Entrevue réalisée
par Jean Surette des Païens.
Jean : Comment est
écrite une tune typique ? Les paroles ou la musique
en premier ?
Alexandre Bilodeau : Des fois ça
commence tout avec une idée précise comme
dans le cas de Icitte pour de bon où nous
savions que nous devions faire une pièce énergétique
avec un message positif. C'était de la musique sur
commande. Mais en général, ça commence
avec un beat et là un texte est écrit à
moitié et par la suite, le beat est affiné,
quelques petits mots sont introduits quelques minutes avant
l'enregistrement, on entre dans le studio toujours dans
une atmosphère festive et énergétique
et voilà : la tune est écrite.
Jean : Jammez-vous des fois ?
Alexandre : Garantie, par contre ce sont
surtout des sessions de freestyle dans la voiture en conduisant
les longues distances entre les villages acadiens tard le
soir. Mais, de temps en temps nous avons eu la chance de
jammer avec Les Païens, DJ Tekstyle, Vishten et autres
musiciens d'Acadie et d'ailleurs. Ce n'est presque jamais
que nous jammons comme groupe puisque nous habitons tous
des villes différentes.
Jean : Est-ce que Jacobus et Maleco
écrivent séparément ou bien ensemble
?
Alexandre : Ils écrivent surtout
séparés puisqu'ils habitent à trois
heures de route l'un de l'autre.
Jean : Changes-tu la musique des fois
pour mieux répondre aux besoins des paroles?
Alexandre : De plus en plus, oui. On vient
de terminer une chanson thème pour une émission
de Radio-Canada Atlantique (samedi à 16 heures) et
j'ai fait bien des altérations à la musique
en fonction des voix. Par contre, sur le disque La gueule
de bois, la production est plutôt primitive.

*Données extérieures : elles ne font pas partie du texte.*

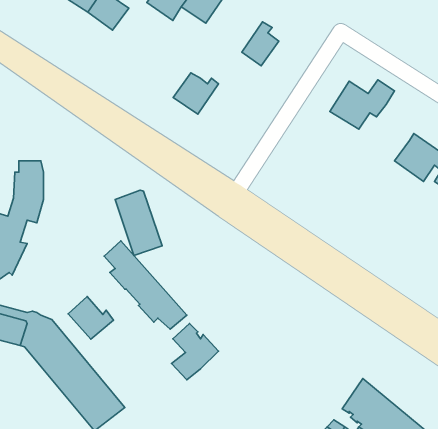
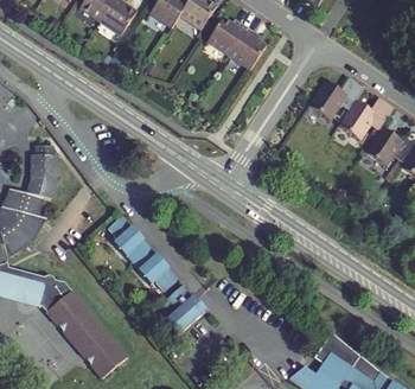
building: [173,73,218,114] -> [209,18,248,53]
building: none -> [337,97,390,139]
building: [115,190,162,256] -> none
building: [68,296,113,339] -> none

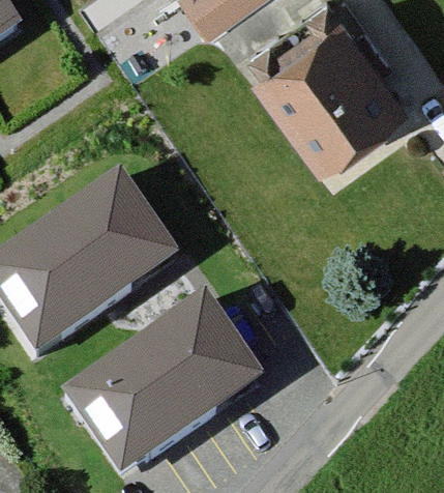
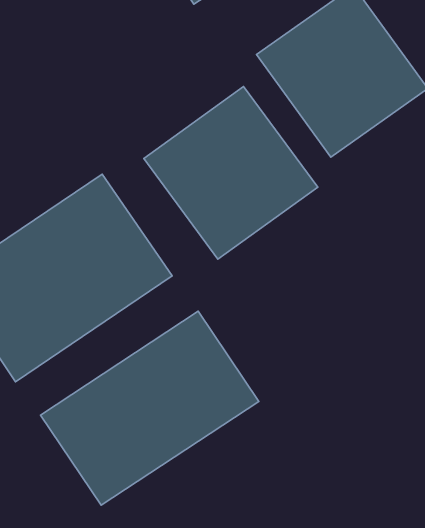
building: none -> [144,87,318,259]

Jean : Live, y a-t-il des moments d'improvisation
?
Alexandre : Au niveau du scratch, ce n'est
que de l'impro sur des idées vagues. Les paroles
ont tendance à changer en fonction de la foule, l'intensité
et comme aiguisées sont nos mémoires. La musique
est produite d'avance et ne change jamais, malheureusement.
Nous sommes en train d'explorer des nouvelles technologies
qui nous permettraient de jouer avec la musique en live.

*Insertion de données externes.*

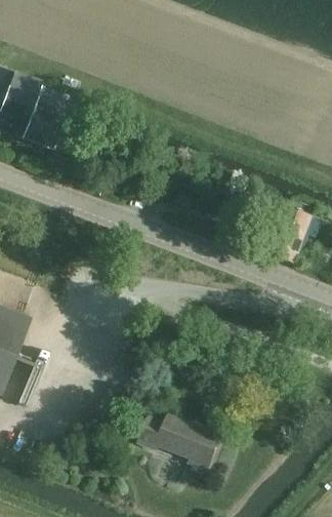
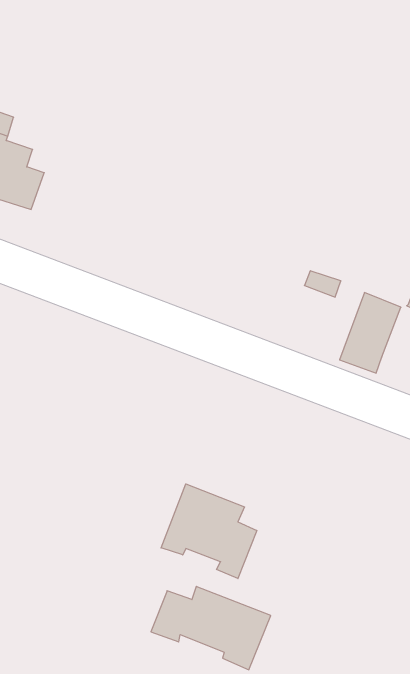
building: none -> [161,484,257,579]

Jean : Avez-vous l'impression que vous
êtes contestataires des fois ?
Alexandre : Pas tellement non. Le groupe
me semble être en évolution vers des choses
plus contestataires qui n'auraient probablement pas été
acceptées aussi facilement dans nos débuts.
J'allons woire.
Jean : La Baie (Sainte Marie, ndlr)
peut-elle s'entendre dans la musique autrement que dans
l'accent et les patois ?
Alexandre : On entend très peu d'échantillons
de musique typique de la Baie. Ce n'est pas par intention
qu'on a choisi les sonorités globales de la musique
électronique et du hip-hop pour transmettre notre
premier disque à l'Acadie et non pas de reels et
de la batterie. C'était la chose naturelle à
faire. Pour le reste, je sais qu'il y a des collaborations
planifiées avec des musiciens dit 'traditionnels'.